Tim nasional Prancis bertekad mengamankan posisi puncak klasemen Grup I saat mereka menghadapi Norwegia dalam laga penutup babak penyisihan grup pada hari Jumat. Meski telah memastikan tiket ke babak 32 besar berkat kemenangan atas Senegal dan Irak, Prancis hanya membutuhkan hasil imbang untuk mengunci posisi pertama berkat keunggulan selisih gol. Secara logistik, memuncaki grup memberikan keuntungan besar bagi skuad asuhan Didier Deschamps, yakni tetap berada di wilayah Timur Laut Amerika Serikat hingga babak perempat final, alih-alih harus menempuh perjalanan jauh melintasi Dallas, Miami, dan Atlanta.
Namun, situasi di balik layar memberikan tantangan tersendiri. Pelatih kepala Didier Deschamps saat ini sedang absen karena duka cita keluarga, sehingga asisten pelatih Guy Stephan akan memimpin tim dari pinggir lapangan di Boston. Mengingat kualifikasi telah dikantongi, ada spekulasi kuat bahwa Prancis akan melakukan rotasi pemain besar-besaran untuk menjaga kebugaran skuad utama, mengingat padatnya jadwal turnamen yang menuntut manajemen energi yang efisien.
Di sisi lain, posisi puncak grup membawa konsekuensi strategis yang kompleks bagi Prancis. Meskipun menghindari pertemuan dini dengan tim besar seperti Brasil, Inggris, atau Portugal terlihat menguntungkan, memuncaki grup justru berpotensi menempatkan Prancis di bagan yang akan mempertemukan mereka dengan Jerman di babak 16 besar serta Spanyol di babak semifinal. Ini menjadi dilema taktis bagi staf pelatih dalam menentukan apakah mereka akan tampil habis-habisan atau bermain aman.

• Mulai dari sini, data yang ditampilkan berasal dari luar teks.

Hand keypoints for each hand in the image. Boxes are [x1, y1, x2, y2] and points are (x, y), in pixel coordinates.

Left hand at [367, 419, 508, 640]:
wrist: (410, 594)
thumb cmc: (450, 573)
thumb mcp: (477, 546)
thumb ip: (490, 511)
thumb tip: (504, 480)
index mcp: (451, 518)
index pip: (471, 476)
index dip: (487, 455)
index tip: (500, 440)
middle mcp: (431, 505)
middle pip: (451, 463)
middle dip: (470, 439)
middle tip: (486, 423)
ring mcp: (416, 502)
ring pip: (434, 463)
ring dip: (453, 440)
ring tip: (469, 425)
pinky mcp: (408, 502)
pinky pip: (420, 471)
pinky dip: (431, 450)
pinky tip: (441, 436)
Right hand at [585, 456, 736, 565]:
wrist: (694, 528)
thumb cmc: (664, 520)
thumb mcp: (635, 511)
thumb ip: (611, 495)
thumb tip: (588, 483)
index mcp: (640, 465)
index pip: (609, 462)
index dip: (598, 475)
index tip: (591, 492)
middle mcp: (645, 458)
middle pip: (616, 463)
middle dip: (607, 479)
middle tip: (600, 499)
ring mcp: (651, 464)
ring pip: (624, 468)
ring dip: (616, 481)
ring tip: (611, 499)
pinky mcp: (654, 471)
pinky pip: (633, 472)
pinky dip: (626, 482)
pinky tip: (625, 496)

Norwegia sendiri tampil sebagai salah satu kejutan terbesar di turnamen ini. Dengan kemenangan impresif atas Senegal dan Irak, skuad asuhan Stale Solbakken telah membuktikan ketangguhan mereka. Perayaan gol unik mereka yang menyerupai gerakan mendayung telah menarik perhatian global, mencerminkan semangat tim yang tinggi. Norwegia tercatat telah mencetak tujuh gol dalam dua pertandingan, membuktikan bahwa lini serang mereka adalah ancaman serius bagi pertahanan lawan mana pun.

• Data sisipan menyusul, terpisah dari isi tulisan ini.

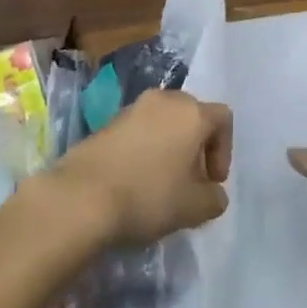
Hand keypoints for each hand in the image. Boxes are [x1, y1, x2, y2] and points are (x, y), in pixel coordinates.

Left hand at [49, 89, 232, 245]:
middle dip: (196, 146)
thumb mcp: (195, 208)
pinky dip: (145, 148)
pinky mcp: (107, 121)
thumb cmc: (149, 195)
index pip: (223, 118)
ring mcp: (132, 107)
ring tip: (162, 183)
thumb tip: (212, 192)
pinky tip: (136, 180)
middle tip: (190, 180)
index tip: (213, 181)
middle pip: (192, 115)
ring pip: (163, 121)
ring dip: (170, 147)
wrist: (82, 196)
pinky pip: (139, 130)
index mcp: (191, 112)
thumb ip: (214, 197)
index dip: (224, 150)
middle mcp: (163, 100)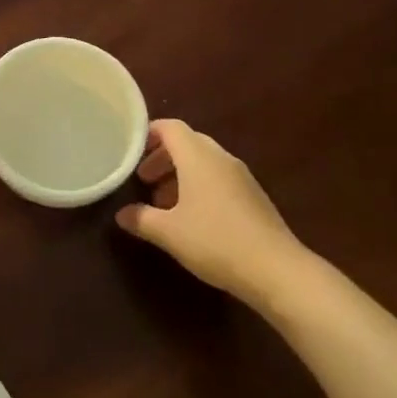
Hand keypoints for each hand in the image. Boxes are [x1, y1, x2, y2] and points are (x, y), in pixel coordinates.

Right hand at [116, 119, 303, 306]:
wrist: (276, 269)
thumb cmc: (215, 241)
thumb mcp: (169, 232)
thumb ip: (141, 219)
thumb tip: (120, 214)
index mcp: (198, 156)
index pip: (170, 128)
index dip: (148, 134)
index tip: (131, 150)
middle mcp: (220, 158)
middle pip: (187, 143)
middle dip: (162, 157)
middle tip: (143, 179)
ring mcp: (241, 176)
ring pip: (204, 162)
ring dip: (180, 174)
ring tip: (163, 202)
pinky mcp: (253, 196)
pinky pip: (219, 178)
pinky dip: (199, 186)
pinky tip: (192, 217)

Menghadapi Prancis, Norwegia diprediksi akan melakukan rotasi pemain untuk menjaga kondisi fisik para bintangnya. Pelatih Solbakken mungkin akan menyimpan Erling Haaland dan kapten Martin Odegaard di bangku cadangan, meski ia tetap berkomitmen membantu Haaland dalam perburuan gelar Sepatu Emas. Alexander Sorloth diperkirakan akan memimpin lini serang, sementara nama-nama seperti Patrick Berg dan Leo Ostigard berpeluang besar untuk tampil sejak menit pertama guna memberikan kesegaran pada pola permainan tim.
Bagi Prancis, laga ini juga menjadi panggung pembuktian bagi Kylian Mbappe. Setelah mencetak dua gol ke gawang Irak, total koleksi gol Mbappe di Piala Dunia kini mencapai 16, menyamai rekor Miroslav Klose dan hanya terpaut dua gol dari rekor sepanjang masa milik Lionel Messi. Pertarungan antara taktik pragmatis Prancis dan daya ledak Norwegia dipastikan akan menjadi tontonan menarik yang menentukan arah perjalanan kedua tim di babak gugur nanti.